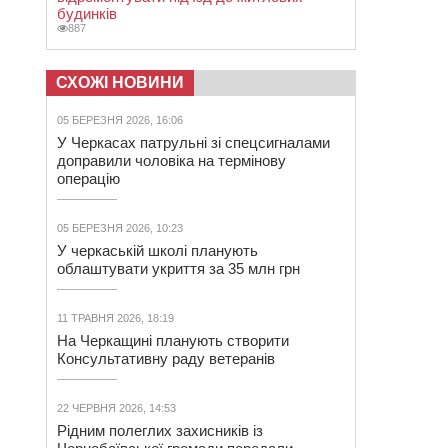
будинків
887
СХОЖІ НОВИНИ
05 БЕРЕЗНЯ 2026, 16:06
У Черкасах патрульні зі спецсигналами
доправили чоловіка на термінову
операцію
05 БЕРЕЗНЯ 2026, 10:23
У черкаській школі планують
облаштувати укриття за 35 млн грн
11 ТРАВНЯ 2026, 18:19
На Черкащині планують створити
Консультативну раду ветеранів
22 ЧЕРВНЯ 2026, 14:53
Рідним полеглих захисників із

────

# Problem details
An exact copy of the records above is required, leaving out the pictures.

# Output of the task
будинків
887
СХОЖІ НОВИНИ
05 БЕРЕЗНЯ 2026, 16:06
У Черкасах патрульні зі спецсигналами
доправили чоловіка на термінову
операцію
05 БЕРЕЗНЯ 2026, 10:23
У черкаській школі планують
облаштувати укриття за 35 млн грн
11 ТРАВНЯ 2026, 18:19
На Черкащині планують створити
Консультативну раду ветеранів
22 ЧЕРВНЯ 2026, 14:53
Рідним полеглих захисників із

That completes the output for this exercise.